Pour le premier point, il y a bien sûr différentes façons de faire. Prodigy a toujours envisagé ses shows sous la forme d’un groupe de rock, et la plus grande importance prise au fur et à mesure par Keith Flint et Maxim Reality a été une tentative convaincante d’imposer une figure charismatique sur le devant de la scène, alors que, fondamentalement , la seule personne importante est Liam Howlett, le mec caché derrière un tas de machines.

A l’inverse le show de Simian Mobile Disco m’avait particulièrement frappé par son dépouillement : des racks posés en totem au centre de la scène, et les musiciens qui tournent autour, mettent des jacks dans des trous, jouent du synthé et ça fait de la musique, et les filles en mini-shorts dansent . Et puis, il y a la solution de juste poser une énorme pyramide sur la scène et d’envoyer du lourd, façon Ramsès II.

Les chemical brothers ne peuvent pas faire ça : ils n’ont pas de leader charismatique, apparaissent très peu dans leur clip, n’ont pas d’énergie rock. Et puis, juste deux gars qui dansent avec leur machine serait un peu cheap quand on a l’habitude de finir des festivals qui drainent des dizaines de milliers de personnes. La pyramide reste une solution valable, mais tout le monde ne peut pas en avoir. Et puis, surtout, définitivement, les chemical brothers ne veulent pas se mettre en avant, pas au sommet de rien du tout, veulent pas porter de cyber costumes. Juste deux anglais au visage fade, qui proposent une musique magique, qui fait bouger les pieds et rêver les têtes.

Entre en scène Adam Smith. En plus d’être un grand économiste spécialiste de la production d’épingles, il est le responsable visuel des concerts des Chemical Brothers. Car et vous l’aurez compris : quand on a de massifs écrans géants à disposition, il faut y aller à fond, et proposer une expérience la plus riche possible.

Chaque morceau est accompagné de vidéos. Ces vidéos ne sont pas narratives, pour ne pas transformer le concert en spectacle passif. Elles sont basées sur des représentations de motifs très simples, dans des couleurs très vives : des danseurs en silhouette, des formes géométriques ou des objets (des chaises, des bulles, un bâtiment en fil de fer), des aplats de couleur psychédéliques. On a vraiment l’impression d’être dans une mégadémo sur amiga, type state of the art, ou dans un vieux clip de techno type one love mais réalisé de manière magistrale. D’une certaine manière, tout cela est très cohérent avec ce que sont les chemical brothers : un groupe aussi bien ancré dans les années 70 (les vidéos psychédéliques sous LSD), les années 90, que le présent.
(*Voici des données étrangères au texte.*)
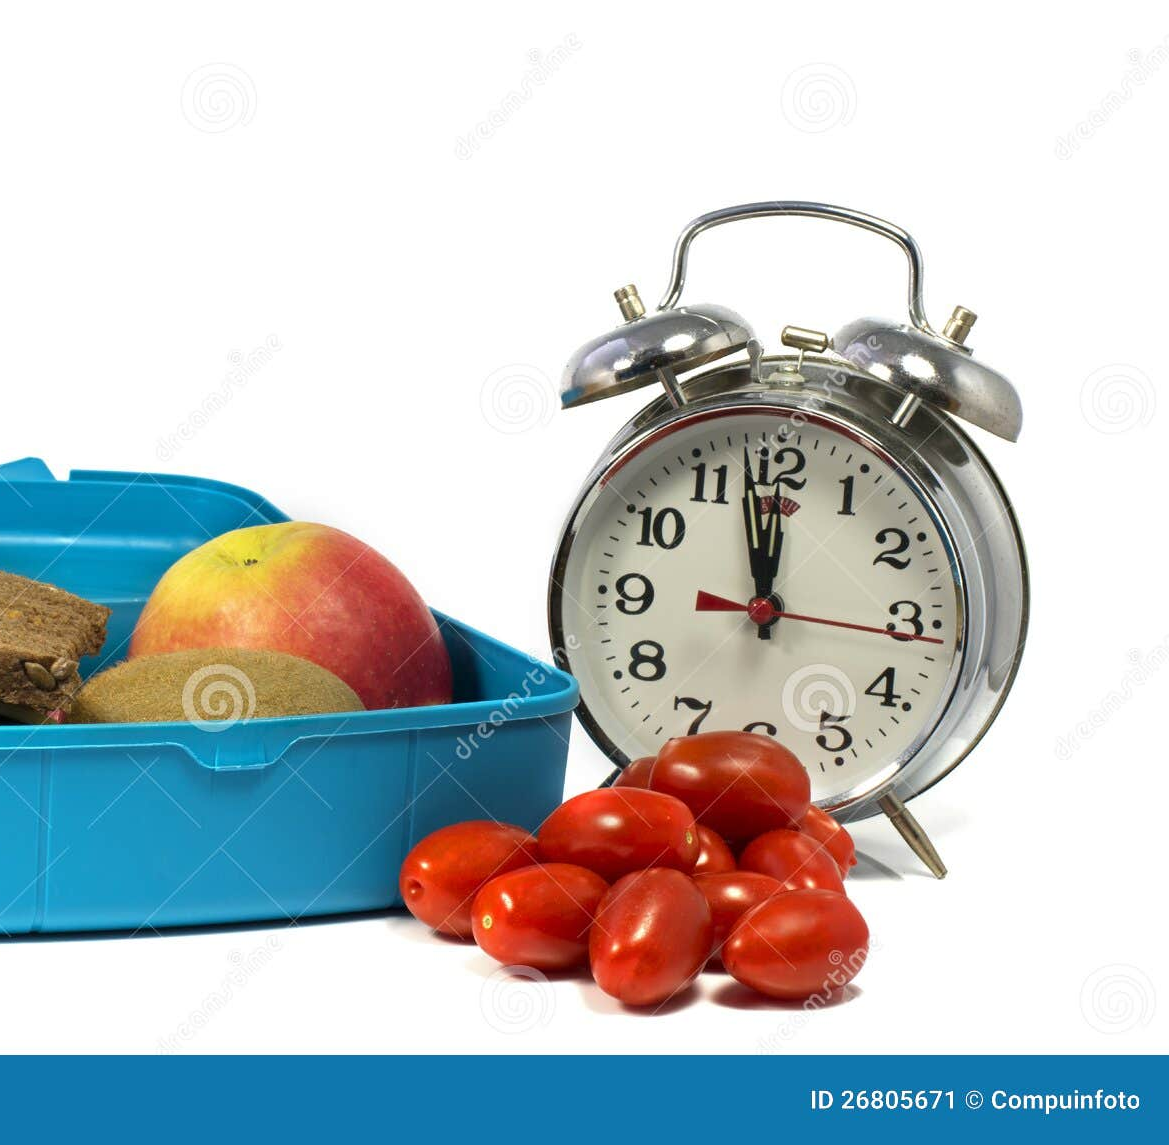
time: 11:57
Surtout, profondément remarquable est le soin apporté aux transitions. Aucune vidéo qui se suit ne se ressemble, et aussi bien au niveau du son que de l’image, un soin tout particulier a été apporté aux débuts de morceau : la force des Chemical Brothers a toujours résidé dans leurs entrées de morceau, où le beat se dévoile progressivement, avant de gagner en force et de tout emporter. De ce point de vue, l’entrée de hey boy hey girl est simplement géniale : il y a three little birdies down beats qui se termine en ne gardant plus qu’une boîte à rythme, la tension monte, les brothers se regardent, appuient sur la touche hbhg, et paf, la sirène rentre dans le morceau : les gens la reconnaissent et deviennent fous. A l’écran, on voit une silhouette toiser les spectateurs, tourner en rond, comme pour dire : vous allez prendre cher. Et quand retentit le here we go, on voit tout le public qui saute comme des dingues. Et même devant l’écran, il est dur de se retenir.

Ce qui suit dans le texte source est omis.